Allegories of a Hidden Landscape: Art Exhibition of Recent Work by Local Artist, Homero Herrera Chez
September 7th, 2013 - November 2nd, 2013
An allegory, by definition, is a story, poem or picture that can be interpreted to reveal a hidden meaning, often with a moral or political view. It represents an abstract idea or principle using characters, figures or events in a narrative, dramatic or pictorial form.
As a recent immigrant, coming from the Dominican Republic, Homero Herrera Chez had to adapt to a different life, a new way. The pieces in Allegories of a Hidden Landscape depict how Cabeza de Chivo (Goat Head) copes and adapts with living in its new surroundings. ”I developed Cabeza de Chivo using the island of Hispaniola’s silhouette as a re-affirmation of my identity; my place of origin. The elements of flora and fauna are incorporated to represent my Caribbean roots.”
In Allegories, the use of the island plays a pivotal role in describing the feelings of restriction, isolation and limitations that its geographical boundaries impose. Furthermore, the island is the vehicle to explore the relationships of its inhabitants internally and with the outside world.
Homero Herrera Chez was born in Santiago, Dominican Republic. He achieved a Bachelor’s degree in Fine Arts and Illustration from Altos de Chavón. Herrera Chez has been an art and fashion teacher at the Laie School of Fashion, Centro Cultural Dominico-Americano and the School of Arts and Technical Studies.
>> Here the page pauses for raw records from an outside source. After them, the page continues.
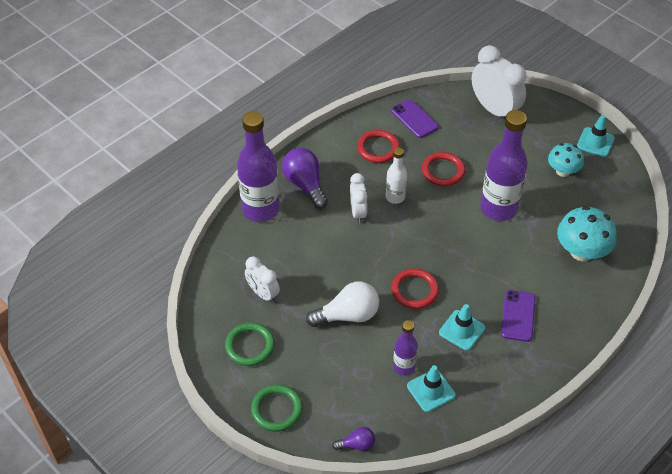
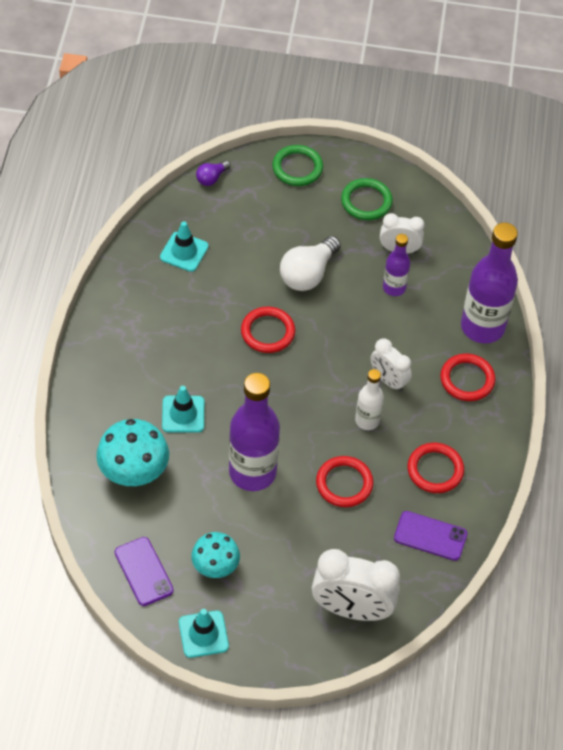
camera: 140 degrees right, 5 degrees up
(305, 185) = (467, 379): purple light bulb -> red ring
(404, 367) = (222, 258): purple bottle -> purple bottle (394, 288)
(462, 330) = (196, 319): turquoise traffic cone -> turquoise traffic cone (183, 414)
(518, 316) = (153, 363): purple phone -> purple phone (143, 571)

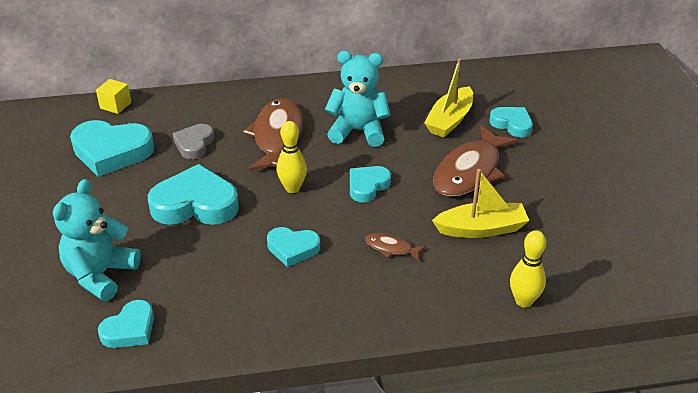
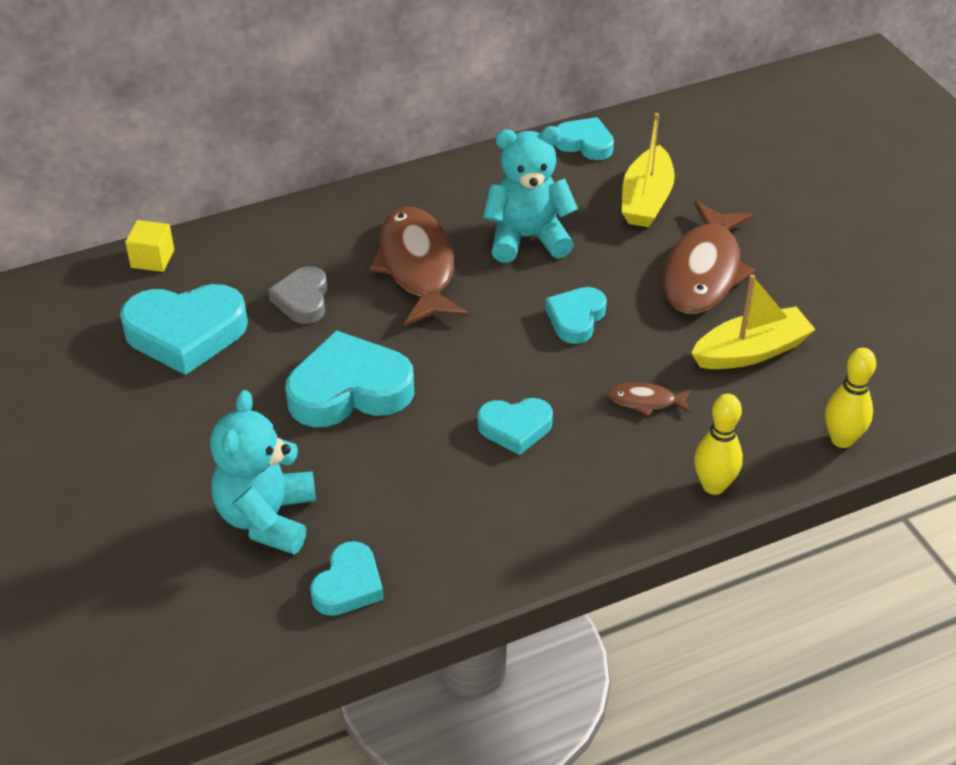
camera: 15 degrees left, 5 degrees up
(292, 188) = (474, 340): yellow bowling pin -> yellow bowling pin (713, 486)
(512, 124) = (732, 191): turquoise heart -> turquoise heart (585, 143)

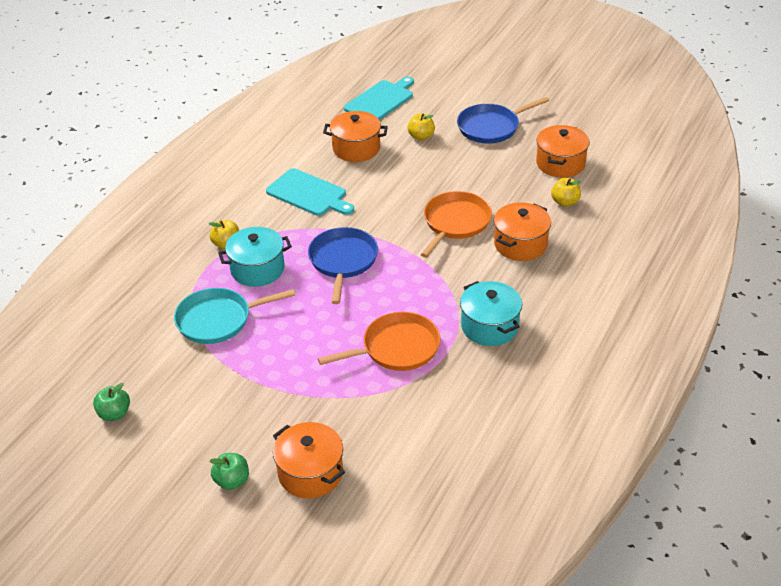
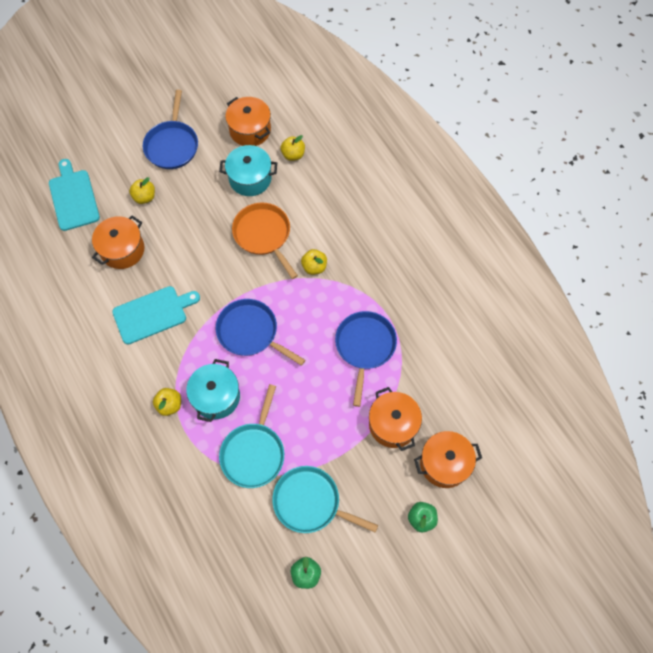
camera: 60 degrees left, 25 degrees up
(193, 383) = (310, 502): none -> turquoise pan
(397, 348) = (365, 346): orange pan -> blue pan
(454, 272) = (314, 267): none -> yellow apple
(489, 326) = (382, 277): turquoise pot -> turquoise pot (250, 178)
(520, 244) = (316, 209): orange pot -> orange pot (393, 424)

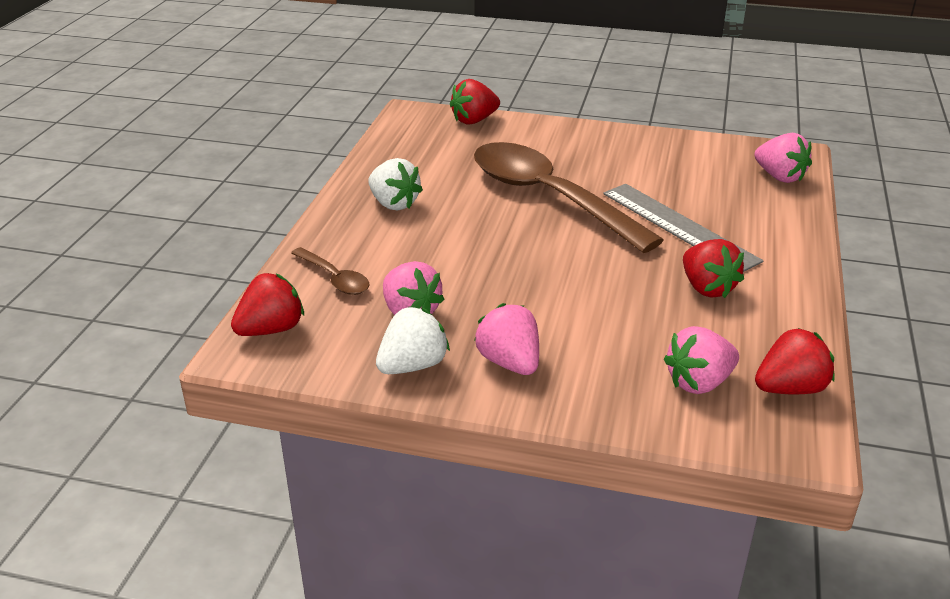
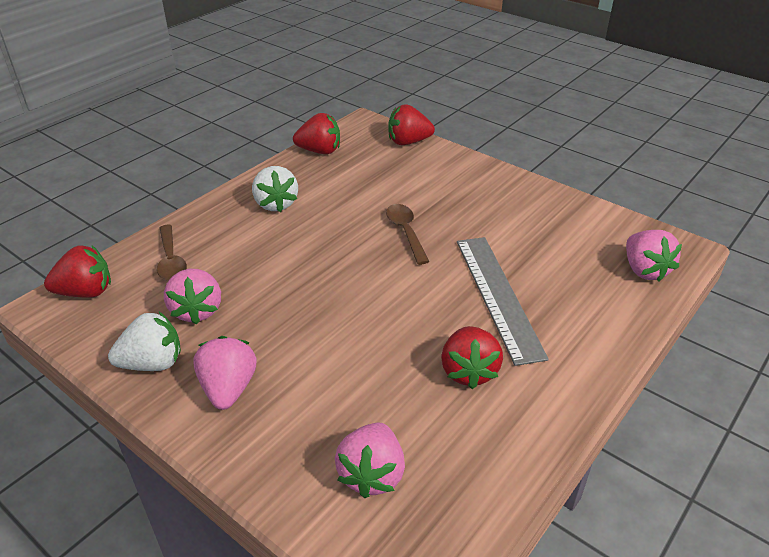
camera: 25 degrees right, 5 degrees up
(548, 197) = (406, 232): brown spoon -> brown spoon, size x0.43
(699, 382) = (372, 474): pink strawberry -> pink strawberry turned 75 degrees counterclockwise
(790, 388) = (454, 517): red strawberry -> red strawberry (320, 151)

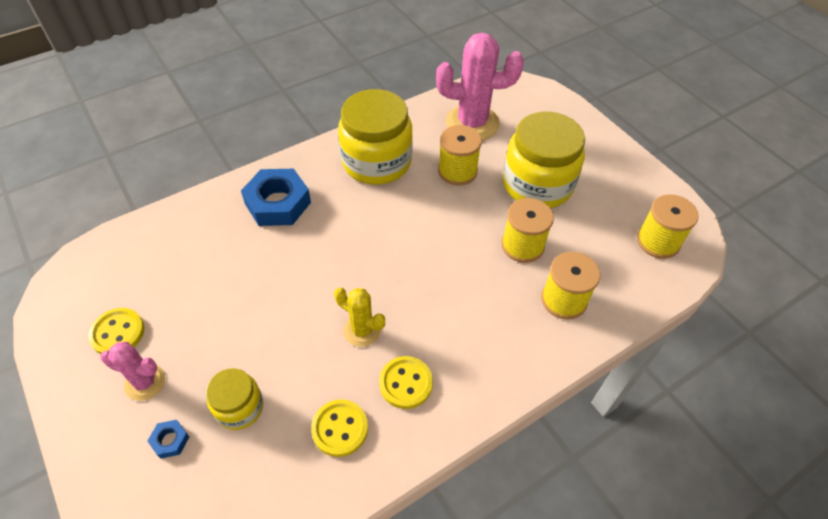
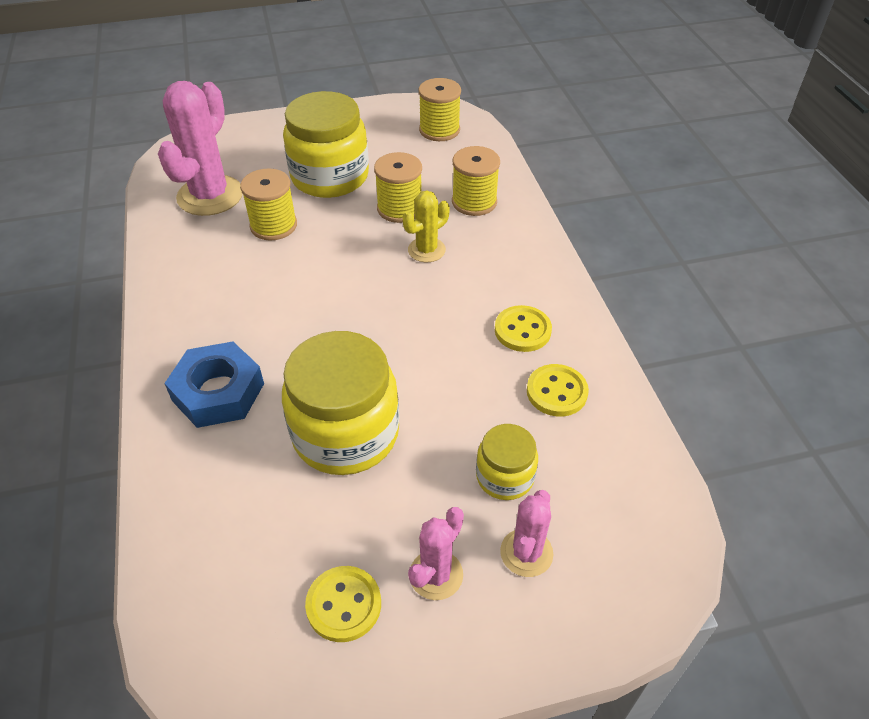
camera: 70 degrees left, 5 degrees down
(170, 440) = (526, 553): blue nut -> pink cactus
(362, 330) = (447, 350): yellow cactus -> yellow cactus (426, 250)
(376, 162) = (213, 286): yellow jar -> yellow jar (345, 433)

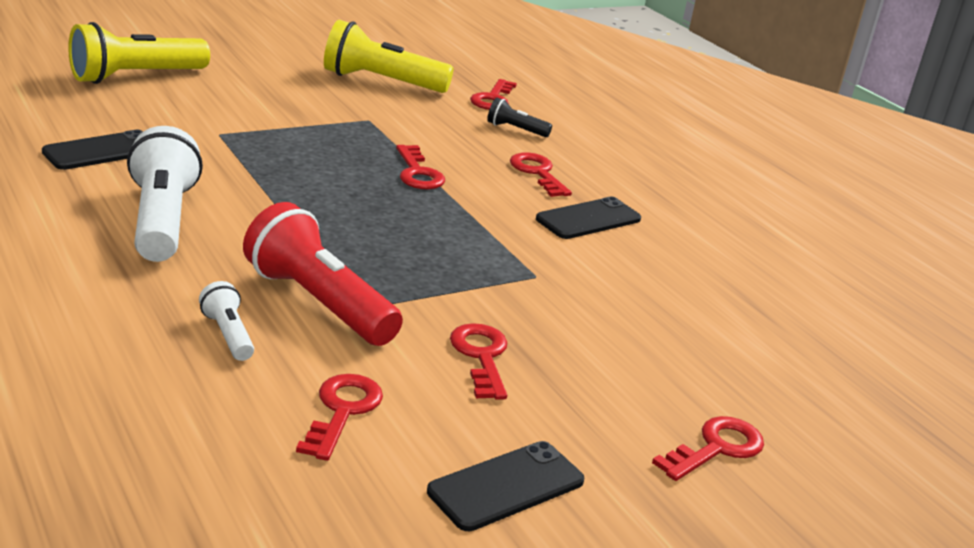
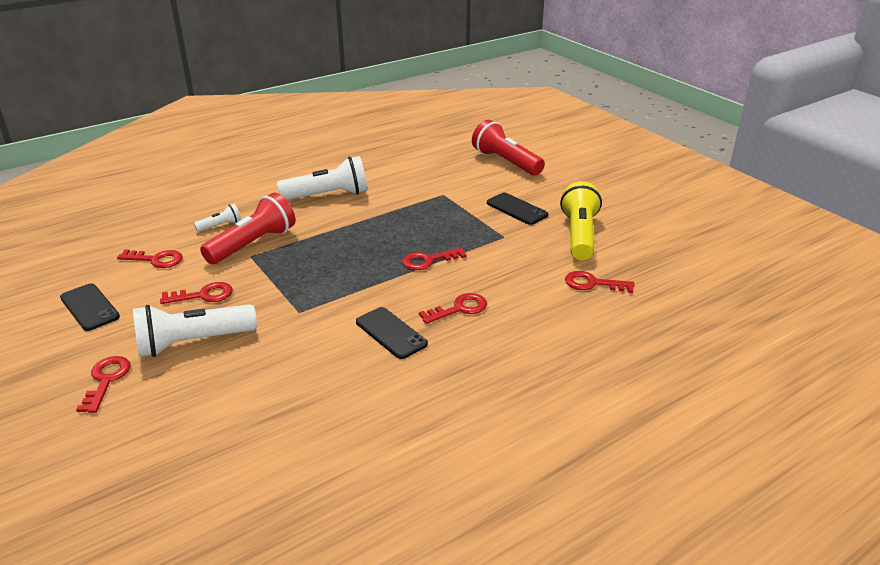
camera: 90 degrees right, 5 degrees up
(102, 151) = (399, 170): black phone -> black phone (517, 209)
(136, 77) = (506, 162): yellow flashlight -> red flashlight
(515, 129) = (536, 296): black flashlight -> none
(614, 367) = (193, 342): none -> white flashlight
(716, 448) = (106, 380): red key -> red key turned 135 degrees counterclockwise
He illustrated didactic children’s books and software for a USAID sponsored program at Pontificia Universidad Católica Madre y Maestra (PUCMM); and has been a facilitator for Centro Leon.
Herrera Chez has participated in numerous individual and group exhibits, as well as biennials and art contests. His work has been exhibited at Museum of Modern Art in Santo Domingo, ICA Fair and Wagner College’s Spotlight Gallery. Currently Homero resides in New York City and works as a printmaker.